3. The presence of a “luminare” or shaft, sometimes of considerable size, which was constructed to give light and air to a subterranean chamber in the Catacombs, indicated that in the immediate neighbourhood of the “luminare” an historic crypt had once existed. These openings or shafts were mostly the work of Pope Damasus and his successors in the latter years of the fourth and in the earlier years of the fifth centuries.

4. Below—in some of the ruined corridors of tombs and in certain of the cubicula or separate chambers leading out of the corridors—on the walls a number of “graffiti” or inscriptions, often very rudely graved or painted, are visible, some of the inscriptions or questions being simply a name, others containing a brief prayer for the writer or for one dear to the writer. It was evident that the presence of such inscriptions indicated the immediate neighbourhood of an historic crypt which once contained the remains of a revered “great one,”—not unfrequently the name of the “great one” was included in some of the graffiti.

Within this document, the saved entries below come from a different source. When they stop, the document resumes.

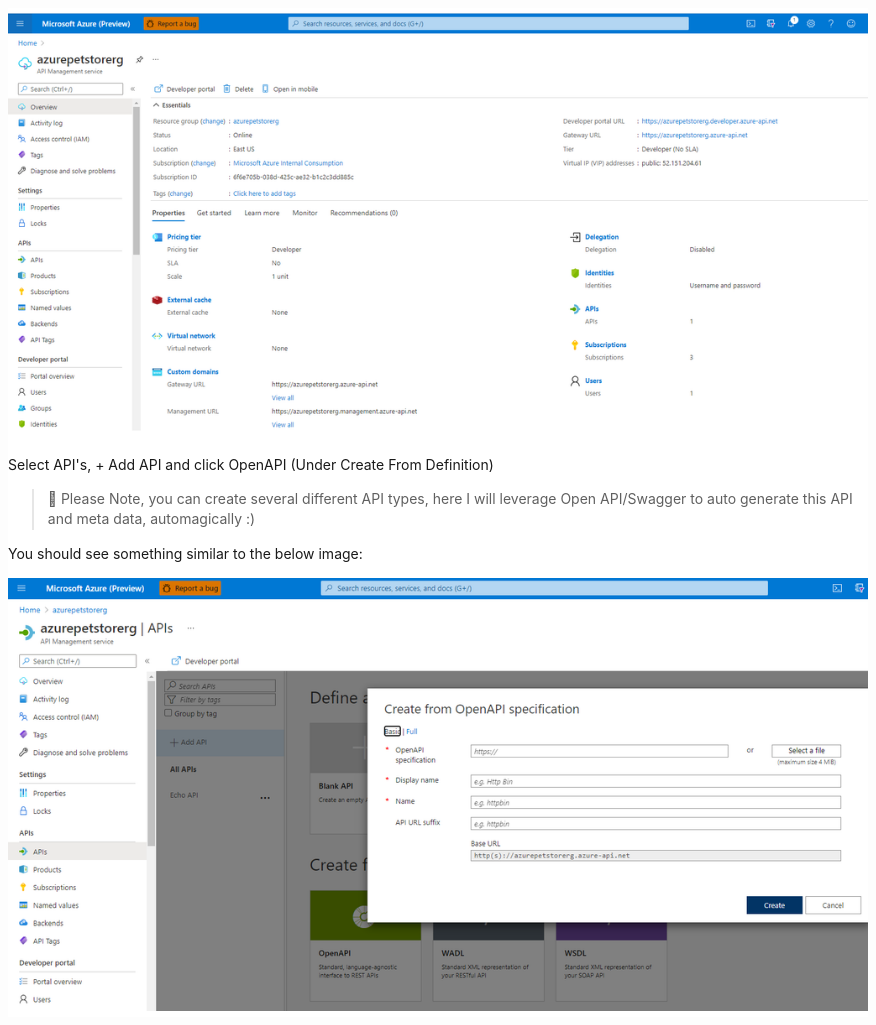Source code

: ![](images/apim2.png)

Select API's, + Add API and click OpenAPI (Under Create From Definition)

> 📝 Please Note, you can create several different API types, here I will leverage Open API/Swagger to auto generate this API and meta data, automagically :)	

You should see something similar to the below image:

![](images/apim3.png)
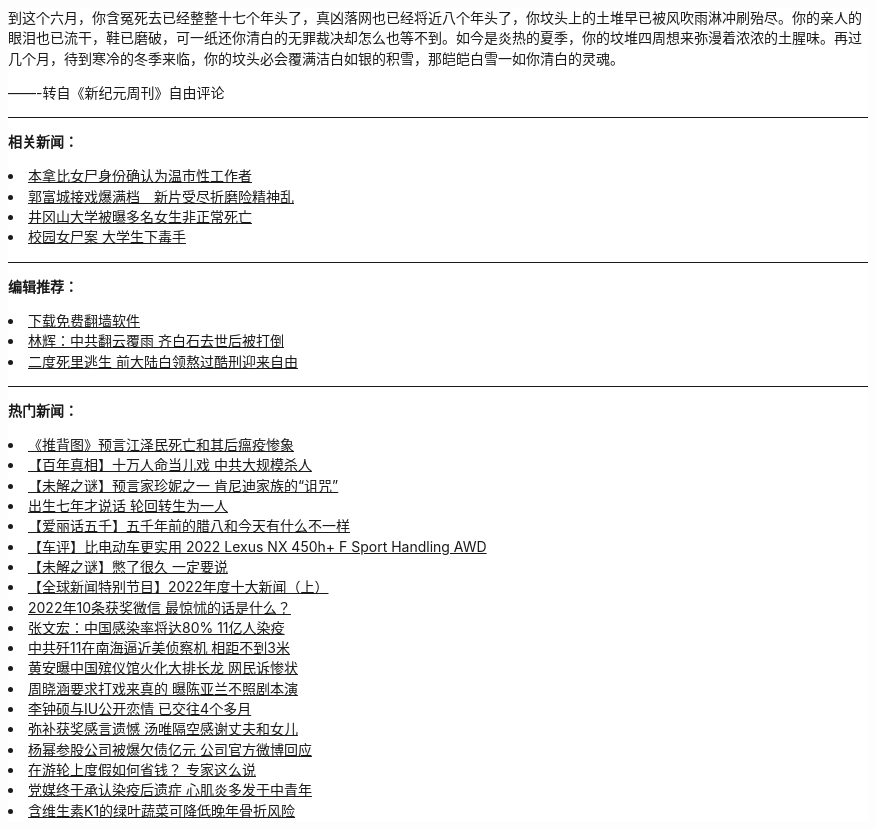 <p>到这个六月，你含冤死去已经整整十七个年头了，真凶落网也已经将近八个年头了，你坟头上的土堆早已被风吹雨淋冲刷殆尽。你的亲人的眼泪也已流干，鞋已磨破，可一纸还你清白的无罪裁决却怎么也等不到。如今是炎热的夏季，你的坟堆四周想来弥漫着浓浓的土腥味。再过几个月，待到寒冷的冬季来临，你的坟头必会覆满洁白如银的积雪，那皑皑白雪一如你清白的灵魂。</p>
<p>&#8212;&#8212;-转自《新纪元周刊》自由评论</p>
	
<hr>


<strong>相关新闻：</strong>
<li><a href="https://github.com/19920513/djy/blob/master/gb/11/2/10/n3165596.md#1">本拿比女尸身份确认为温市性工作者</a></li>
<li><a href="https://github.com/19920513/djy/blob/master/gb/11/3/30/n3213347.md#1">郭富城接戏爆满档　新片受尽折磨险精神乱</a></li>
<li><a href="https://github.com/19920513/djy/blob/master/gb/11/6/27/n3298702.md#1">井冈山大学被曝多名女生非正常死亡</a></li>
<li><a href="https://github.com/19920513/djy/blob/master/gb/11/7/8/n3309294.md#1">校园女尸案  大学生下毒手</a></li>
<hr>


<strong>编辑推荐：</strong>
<li><a href="https://github.com/19920513/www/blob/master/README.md?dfh#1" target="_blank">下载免费翻墙软件</a></li><li><a href="https://github.com/tsiac2612/djy/blob/master/gb/18/1/5/n10029772.md#1" target="_blank">林辉：中共翻云覆雨 齐白石去世后被打倒</a></li><li><a href="https://github.com/tsiac2612/djy/blob/master/gb/19/7/6/n11368594.md#1" target="_blank">二度死里逃生 前大陆白领熬过酷刑迎来自由</a></li>
<hr>

<strong>热门新闻：</strong>
<li><a href="https://github.com/19920513/djy/blob/master/gb/22/12/27/n13893016.md#1">《推背图》预言江泽民死亡和其后瘟疫惨象</a></li>
<li><a href="https://github.com/19920513/djy/blob/master/gb/22/12/23/n13890728.md#1">【百年真相】十万人命当儿戏 中共大规模杀人</a></li>
<li><a href="https://github.com/19920513/djy/blob/master/gb/22/12/26/n13891849.md#1">【未解之谜】预言家珍妮之一 肯尼迪家族的“诅咒”</a></li>
<li><a href="https://github.com/19920513/djy/blob/master/gb/22/12/24/n13891107.md#1">出生七年才说话 轮回转生为一人</a></li>
<li><a href="https://github.com/19920513/djy/blob/master/gb/22/12/20/n13888243.md#1">【爱丽话五千】五千年前的腊八和今天有什么不一样</a></li>
<li><a href="https://github.com/19920513/djy/blob/master/gb/22/12/31/n13895971.md#1">【车评】比电动车更实用 2022 Lexus NX 450h+ F Sport Handling AWD</a></li>
<li><a href="https://github.com/19920513/djy/blob/master/gb/22/12/31/n13896482.md#1">【未解之谜】憋了很久 一定要说</a></li>
<li><a href="https://github.com/19920513/djy/blob/master/gb/22/12/31/n13896088.md#1">【全球新闻特别节目】2022年度十大新闻（上）</a></li>
<li><a href="https://github.com/19920513/djy/blob/master/gb/22/12/30/n13895524.md#1">2022年10条获奖微信 最惊怵的话是什么？</a></li>
<li><a href="https://github.com/19920513/djy/blob/master/gb/22/12/30/n13895619.md#1">张文宏：中国感染率将达80% 11亿人染疫</a></li>
<li><a href="https://github.com/19920513/djy/blob/master/gb/22/12/29/n13894594.md#1">中共歼11在南海逼近美侦察机 相距不到3米</a></li>
<li><a href="https://github.com/19920513/djy/blob/master/gb/22/12/30/n13894733.md#1">黄安曝中国殡仪馆火化大排长龙 网民诉惨状</a></li>
<li><a href="https://github.com/19920513/djy/blob/master/gb/22/12/31/n13895820.md#1">周晓涵要求打戏来真的 曝陈亚兰不照剧本演</a></li>
<li><a href="https://github.com/19920513/djy/blob/master/gb/22/12/31/n13896444.md#1">李钟硕与IU公开恋情 已交往4个多月</a></li>
<li><a href="https://github.com/19920513/djy/blob/master/gb/22/12/30/n13895784.md#1">弥补获奖感言遗憾 汤唯隔空感谢丈夫和女儿</a></li>
<li><a href="https://github.com/19920513/djy/blob/master/gb/22/12/29/n13894649.md#1">杨幂参股公司被爆欠债亿元 公司官方微博回应</a></li>
<li><a href="https://github.com/19920513/djy/blob/master/gb/22/12/30/n13895183.md#1">在游轮上度假如何省钱？ 专家这么说</a></li>
<li><a href="https://github.com/19920513/djy/blob/master/gb/22/12/31/n13896498.md#1">党媒终于承认染疫后遗症 心肌炎多发于中青年</a></li>
<li><a href="https://github.com/19920513/djy/blob/master/gb/22/12/29/n13894434.md#1">含维生素K1的绿叶蔬菜可降低晚年骨折风险</a></li>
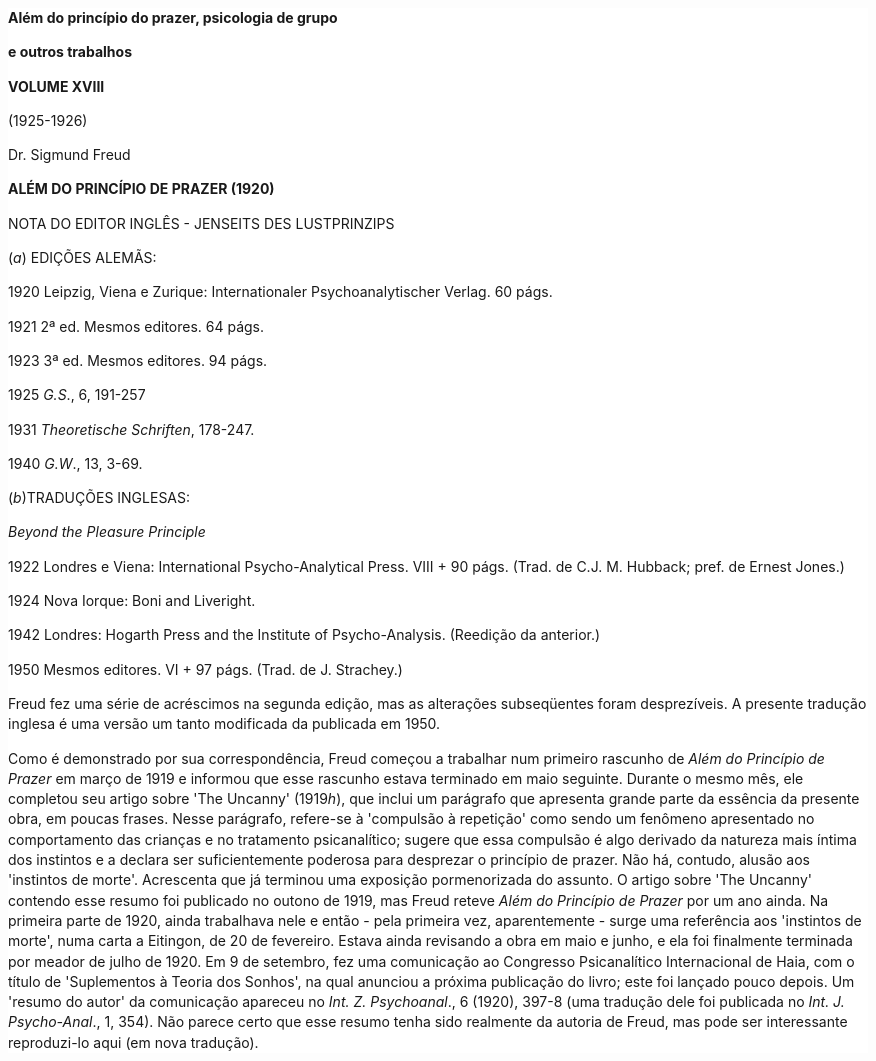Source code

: **Além do princípio do prazer, psicologia de grupo**

**e outros trabalhos**

**VOLUME XVIII**

(1925-1926)

Dr. Sigmund Freud

**ALÉM DO PRINCÍPIO DE PRAZER (1920)**

NOTA DO EDITOR INGLÊS - JENSEITS DES LUSTPRINZIPS

(*a*) EDIÇÕES ALEMÃS:

1920 Leipzig, Viena e Zurique: Internationaler Psychoanalytischer
Verlag. 60 págs.

1921 2ª ed. Mesmos editores. 64 págs.

1923 3ª ed. Mesmos editores. 94 págs.

1925 *G.S*., 6, 191-257

1931 *Theoretische Schriften*, 178-247.

1940 *G.W*., 13, 3-69.

(*b*)TRADUÇÕES INGLESAS:

*Beyond the Pleasure Principle*

1922 Londres e Viena: International Psycho-Analytical Press. VIII + 90
págs. (Trad. de C.J. M. Hubback; pref. de Ernest Jones.)

1924 Nova Iorque: Boni and Liveright.

1942 Londres: Hogarth Press and the Institute of Psycho-Analysis.
(Reedição da anterior.)

1950 Mesmos editores. VI + 97 págs. (Trad. de J. Strachey.)

Freud fez uma série de acréscimos na segunda edição, mas as alterações
subseqüentes foram desprezíveis. A presente tradução inglesa é uma
versão um tanto modificada da publicada em 1950.

Como é demonstrado por sua correspondência, Freud começou a trabalhar
num primeiro rascunho de *Além do Princípio de Prazer* em março de 1919
e informou que esse rascunho estava terminado em maio seguinte. Durante
o mesmo mês, ele completou seu artigo sobre 'The Uncanny' (1919*h*), que
inclui um parágrafo que apresenta grande parte da essência da presente
obra, em poucas frases. Nesse parágrafo, refere-se à 'compulsão à
repetição' como sendo um fenômeno apresentado no comportamento das
crianças e no tratamento psicanalítico; sugere que essa compulsão é algo
derivado da natureza mais íntima dos instintos e a declara ser
suficientemente poderosa para desprezar o princípio de prazer. Não há,
contudo, alusão aos 'instintos de morte'. Acrescenta que já terminou uma
exposição pormenorizada do assunto. O artigo sobre 'The Uncanny'
contendo esse resumo foi publicado no outono de 1919, mas Freud reteve
*Além do Princípio de Prazer* por um ano ainda. Na primeira parte de
1920, ainda trabalhava nele e então - pela primeira vez, aparentemente -
surge uma referência aos 'instintos de morte', numa carta a Eitingon, de
20 de fevereiro. Estava ainda revisando a obra em maio e junho, e ela
foi finalmente terminada por meador de julho de 1920. Em 9 de setembro,
fez uma comunicação ao Congresso Psicanalítico Internacional de Haia,
com o título de 'Suplementos à Teoria dos Sonhos', na qual anunciou a
próxima publicação do livro; este foi lançado pouco depois. Um 'resumo
do autor' da comunicação apareceu no *Int. Z. Psychoanal*., 6 (1920),
397-8 (uma tradução dele foi publicada no *Int. J. Psycho-Anal*., 1,
354). Não parece certo que esse resumo tenha sido realmente da autoria
de Freud, mas pode ser interessante reproduzi-lo aqui (em nova
tradução).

Such “graffiti” were clearly the work of the many pilgrims to the Catacombs in the fifth and following centuries.

5. In certain of the cubicula or separate chambers leading out of the corridors, remains of paintings, evidently of a period much later than the original Catacomb work, are discernible—paintings which belong to the Byzantine rather than to any classical school of art, and which cannot be dated earlier than the sixth or seventh centuries. The existence of such later decorative work clearly indicated that the spot so adorned was one of traditional sanctity, and no doubt had been the resting-place of a venerated saint and martyr.

6. In his “materials” for the identification of the historic crypts De Rossi found the inscriptions of Pope Damasus, who died A.D. 384, of the greatest assistance.

Damasus’ love for and work in the Catacombs is well known. He was a considerable poet, and precious fragments of poetical inscriptions composed by him have been found in many of the more important Catacombs which have been explored. These inscriptions were engraved on marble tablets by his friend and skilful artist Furius Dionysius Filocalus in clear beautiful characters. These fragments have been in many cases put together, and where the broken pieces were wanting have been wonderfully restored with the aid of “syllogæ” or collections of early Christian inscriptions gathered mostly in the ninth century by the industry of the monks. These “syllogæ” or collections have preserved for us some forty of the inscriptions of Pope Damasus in honour of martyrs and confessors buried in the Catacombs. With perhaps one solitary exception, they are all written in hexameter verse.

Such collections of early Christian inscriptions have been preserved in the libraries of such monasteries as Einsiedeln, S. Riquier, S. Gall, etc.

The result of the forty years of De Rossi’s researches and work in the Catacombs, based on the above-mentioned historical documents and on the evidence derived from what he found in the ruined corridors of tombs and the chambers leading out of them, has been that, whereas before his time at most three important historical crypts were known, now already more than fifteen[122] of these have been clearly identified, a wonderful and striking proof of the reality of the sufferings and constancy of the heroes and heroines of the faith in the first two hundred and fifty years of the existence of the religion of Jesus—sufferings and constancy which resulted in the final triumph of Christianity.